Wednesday, September 19, 2012

Scone, Perthshire


“So thanks to all at once and to each one,
Whom we invite to see us crown'd at Scone.”
William Shakespeare - Macbeth

I hate Macbeth! I hate teaching it, I hated learning about it, I didn’t get it, I still don’t.  It’s got certain charm as a piece of propaganda though. Way to make the boss look good!  The reason I mention Macbeth at all, is because I've never been quite sure how to pronounce Scone.  I should know, they are the final words of the terrible thing!  Turns out the place is pronounced quite differently to the thing you serve with jam and clotted cream - Skoon. 
Moot Hill
Scone is the ancient crowning place of Scottish Kings, including the much maligned Macbeth.  Legend has it the men coming to pay homage to their liege would shake the soil from their boots.  Over millennia this dirt became Moot Hill, on which a replica of the Stone of Scone now sits.  This place, which should evoke something of this long history, is rather incongruously placed within the gently manicured lawns of the Earls of Mansfield.
The Stone of Scone has been a pawn at the centre of Scottish/English history for more than 800 years no longer rests under King Edward’s Chair in Westminster Abbey.  It now sits safely in Edinburgh Castle.  It's almost home.  


Sunday, September 9, 2012

Pitlochry Highland Games

I like Pitlochry.  It’s a small Victorian town in the middle of Scotland with not much more than its charm and its location to work with.  It seems to be punching above its weight.  There’s a festival theatre, a salmon ladder, mountain walks, the smallest distillery in Scotland, highland nights, the odd ceilidh, numerous cafes – one of which serves pancakes with bacon and maple syrup, and a whopping number of events. 

I’d been jumping around all week talking about the highland games.  I’d indulged in some puerile sniggering about caber tossing – is one called a caber tosser?

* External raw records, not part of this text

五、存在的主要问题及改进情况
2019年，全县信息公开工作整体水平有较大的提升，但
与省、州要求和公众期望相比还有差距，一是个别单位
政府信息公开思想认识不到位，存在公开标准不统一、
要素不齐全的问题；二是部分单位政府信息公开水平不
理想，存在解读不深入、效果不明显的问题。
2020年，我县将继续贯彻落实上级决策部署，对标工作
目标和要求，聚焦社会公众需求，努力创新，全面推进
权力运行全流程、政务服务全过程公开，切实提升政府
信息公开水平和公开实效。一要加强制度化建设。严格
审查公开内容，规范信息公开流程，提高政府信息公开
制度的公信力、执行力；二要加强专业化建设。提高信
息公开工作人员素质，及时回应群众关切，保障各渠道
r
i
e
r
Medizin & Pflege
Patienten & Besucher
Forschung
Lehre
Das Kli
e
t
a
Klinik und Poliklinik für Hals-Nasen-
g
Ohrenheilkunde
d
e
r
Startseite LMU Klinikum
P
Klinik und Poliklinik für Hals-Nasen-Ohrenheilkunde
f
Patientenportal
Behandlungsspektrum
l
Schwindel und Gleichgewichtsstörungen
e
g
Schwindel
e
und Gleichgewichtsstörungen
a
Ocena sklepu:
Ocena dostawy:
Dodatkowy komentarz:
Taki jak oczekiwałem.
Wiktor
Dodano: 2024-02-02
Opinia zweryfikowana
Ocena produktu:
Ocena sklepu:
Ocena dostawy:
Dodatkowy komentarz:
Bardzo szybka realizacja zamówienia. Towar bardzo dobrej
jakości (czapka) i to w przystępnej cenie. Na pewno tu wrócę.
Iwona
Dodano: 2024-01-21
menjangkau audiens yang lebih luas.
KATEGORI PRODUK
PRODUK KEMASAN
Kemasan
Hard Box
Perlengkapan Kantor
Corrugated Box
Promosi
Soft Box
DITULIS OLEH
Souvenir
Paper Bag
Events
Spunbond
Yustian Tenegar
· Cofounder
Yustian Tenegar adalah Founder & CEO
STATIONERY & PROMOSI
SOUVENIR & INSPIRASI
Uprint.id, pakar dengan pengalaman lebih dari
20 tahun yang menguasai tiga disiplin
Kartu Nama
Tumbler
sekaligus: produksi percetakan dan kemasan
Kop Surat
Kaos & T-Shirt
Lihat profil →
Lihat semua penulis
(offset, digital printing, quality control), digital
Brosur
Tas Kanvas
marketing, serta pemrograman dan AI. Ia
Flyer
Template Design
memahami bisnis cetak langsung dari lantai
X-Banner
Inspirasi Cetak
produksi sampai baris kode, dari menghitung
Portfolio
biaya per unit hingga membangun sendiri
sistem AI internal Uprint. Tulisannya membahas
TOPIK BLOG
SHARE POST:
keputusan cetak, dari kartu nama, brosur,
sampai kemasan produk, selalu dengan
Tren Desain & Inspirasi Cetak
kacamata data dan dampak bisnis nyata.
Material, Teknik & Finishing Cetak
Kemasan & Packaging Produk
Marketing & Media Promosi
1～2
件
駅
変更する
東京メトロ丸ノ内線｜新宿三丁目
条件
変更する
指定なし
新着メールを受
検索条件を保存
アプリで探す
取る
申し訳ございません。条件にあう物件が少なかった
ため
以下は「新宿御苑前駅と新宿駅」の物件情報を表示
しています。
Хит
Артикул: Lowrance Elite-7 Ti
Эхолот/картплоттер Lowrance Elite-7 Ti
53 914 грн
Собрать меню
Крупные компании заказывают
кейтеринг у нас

But really, I was looking forward to something familiar, but in a more traditional setting.  In Paeroa, New Zealand there are highland games once a year.  It’s a huge event with pipe bands coming from around the country.  People I’ve known my whole life organise it.  It’s lovely; though I can’t remember the last time I went.
This one was at once similar, and remarkably different.  It had the same events; the same banter over the tannoy, even the burger stall seemed to be selling the same things...though I’d imagine these days Paeroa would be selling something more exotic.
What was different was, of course, that this is Scotland.  It’s not the offspring of the diaspora re-enacting the games.  It has been going on since 1852.  I don’t care what you Europeans think; that’s an awfully long time. 

Small towns being what they are, virtually the first people I saw were ones I already knew.  They, I’m quite sure, thought I was crazy to be quite so enthusiastic about the day.  They’ve not known me long enough to know that I love a tradition, that I love to find out the history of events like this, that the idea of a community creating an event that has lasted for more than a century is astonishing.  There were people from far away, that’s true, and probably none so from so far away as me, but it did feel like a local event.